Lead In Gasoline May Have Caused Over 150 Million Excess Cases Of Mental Health Disorders, New Study Shows
Lead In Gasoline May Have Caused Over 150 Million Excess Cases Of Mental Health Disorders, New Study Shows
A new study reported on this week says that lead in gasoline could be tied to "over 150 million excess cases of mental health disorders", including anxiety, depression and ADHD, according to NBC News.
A new study estimates that childhood exposure to leaded gasoline caused 151 million excess psychiatric disorders in the U.S. over the past 75 years. Despite its ban in 1996, lead's lingering impact on mental health was traced through childhood blood lead levels from 1940 to 2015.
Lead was added to gasoline to enhance engine performance, but its use surged post-WWII until catalytic converters, required in the 1970s, highlighted its drawbacks. Despite early awareness of its dangers, federal efforts to reduce lead exposure lagged for years.
The NBC News report says that researchers from Duke, Florida State, and the Medical University of South Carolina found that lead exposure reduced impulse control and increased neuroticism, with the strongest effects in those born between 1966 and 1986.
Generation Xers born from 1966 to 1970, during peak leaded gasoline use, faced the highest burden of lead-related mental health issues.
Aaron Reuben, a co-author of the study and a postdoctoral scholar in neuropsychology at Duke and the Medical University of South Carolina, commented: “Studies like ours today add more evidence that removing lead from our environment and not putting it there in the first place has more benefits than we previously understood.”
He said of the new research that it “doesn’t create new information about whether lead causes harm, nor do we say this is a study that proves causation — we’re really just taking existing evidence and applying it to the whole U.S. population.”
“We’re not at all concerned that we have in any way overestimated the harm,” he continued.
“We don’t often get to see a lot of studies that look at environmental, or toxin-related, potential associated risks with the development of elevated rates of mental health problems in populations.
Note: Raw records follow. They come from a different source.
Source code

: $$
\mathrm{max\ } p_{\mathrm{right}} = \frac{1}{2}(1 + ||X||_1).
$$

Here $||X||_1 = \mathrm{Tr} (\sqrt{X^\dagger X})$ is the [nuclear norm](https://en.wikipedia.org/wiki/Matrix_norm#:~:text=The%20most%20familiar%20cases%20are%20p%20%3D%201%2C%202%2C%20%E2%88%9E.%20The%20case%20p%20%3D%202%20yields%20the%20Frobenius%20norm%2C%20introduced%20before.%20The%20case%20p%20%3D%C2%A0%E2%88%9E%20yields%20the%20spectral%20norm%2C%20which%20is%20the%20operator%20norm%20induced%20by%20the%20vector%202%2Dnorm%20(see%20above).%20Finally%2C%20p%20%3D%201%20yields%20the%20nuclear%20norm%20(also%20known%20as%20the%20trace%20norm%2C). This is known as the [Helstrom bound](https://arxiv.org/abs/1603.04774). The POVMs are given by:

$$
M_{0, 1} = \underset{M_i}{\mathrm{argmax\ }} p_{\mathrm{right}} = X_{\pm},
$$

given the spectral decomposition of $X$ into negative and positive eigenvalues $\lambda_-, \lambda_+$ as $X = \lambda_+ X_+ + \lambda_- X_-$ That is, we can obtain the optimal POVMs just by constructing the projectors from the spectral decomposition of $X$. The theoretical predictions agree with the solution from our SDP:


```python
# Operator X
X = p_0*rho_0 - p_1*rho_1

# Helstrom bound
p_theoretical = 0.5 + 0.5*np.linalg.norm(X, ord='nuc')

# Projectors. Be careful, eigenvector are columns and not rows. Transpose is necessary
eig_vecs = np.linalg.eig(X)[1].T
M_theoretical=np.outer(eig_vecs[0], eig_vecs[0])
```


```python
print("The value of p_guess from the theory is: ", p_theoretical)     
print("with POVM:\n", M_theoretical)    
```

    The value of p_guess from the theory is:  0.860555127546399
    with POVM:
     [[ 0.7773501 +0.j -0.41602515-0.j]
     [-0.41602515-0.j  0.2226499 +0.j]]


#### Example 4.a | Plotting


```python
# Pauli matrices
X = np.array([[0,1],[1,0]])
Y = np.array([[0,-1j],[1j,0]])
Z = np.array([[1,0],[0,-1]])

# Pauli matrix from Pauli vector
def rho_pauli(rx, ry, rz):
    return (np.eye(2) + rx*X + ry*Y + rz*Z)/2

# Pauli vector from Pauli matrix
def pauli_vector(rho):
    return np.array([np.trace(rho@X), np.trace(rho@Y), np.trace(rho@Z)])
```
The research shed some light on the profound and lasting impact of environmental factors,” added Dr. Lisa Fortuna, chair of the American Psychiatric Association’s Council on Children, Adolescents and Their Families.
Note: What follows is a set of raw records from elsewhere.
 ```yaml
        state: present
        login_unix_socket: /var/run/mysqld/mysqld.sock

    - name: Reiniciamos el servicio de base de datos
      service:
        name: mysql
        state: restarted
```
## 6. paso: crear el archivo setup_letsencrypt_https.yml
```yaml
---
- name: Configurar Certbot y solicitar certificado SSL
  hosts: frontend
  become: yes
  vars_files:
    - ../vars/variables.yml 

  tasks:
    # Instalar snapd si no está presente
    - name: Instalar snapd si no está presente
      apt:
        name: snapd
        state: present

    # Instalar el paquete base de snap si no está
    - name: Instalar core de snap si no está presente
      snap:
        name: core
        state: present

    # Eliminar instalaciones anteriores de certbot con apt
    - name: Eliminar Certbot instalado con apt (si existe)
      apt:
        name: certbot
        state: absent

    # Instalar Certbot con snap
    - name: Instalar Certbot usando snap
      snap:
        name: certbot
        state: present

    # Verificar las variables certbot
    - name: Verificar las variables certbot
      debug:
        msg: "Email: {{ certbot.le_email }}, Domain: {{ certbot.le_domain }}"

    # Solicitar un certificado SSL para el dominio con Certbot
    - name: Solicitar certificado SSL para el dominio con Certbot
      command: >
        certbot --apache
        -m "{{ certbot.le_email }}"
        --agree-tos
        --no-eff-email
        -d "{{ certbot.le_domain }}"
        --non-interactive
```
“It does not mean that people are, I would say, stuck with a mental illness. It doesn’t mean that they’re necessarily going to have a higher risk. It’s really an issue of, ‘Here’s what’s happened at a population level.’”
A previous study by Reuben and colleagues found that leaded gasoline exposure lowered the IQ of about half the U.S. population, costing 824 million IQ points. The new research highlights that those born around 1940 and 2015 had the lowest lead exposure and related mental illnesses, NBC reported.
Although banned in gasoline, lead persists in sources like old paint, outdated water lines, some imported toys, and soil. The CDC states there is no safe level of lead exposure, which is particularly harmful to children under 6, affecting brain development, learning, and the nervous and reproductive systems.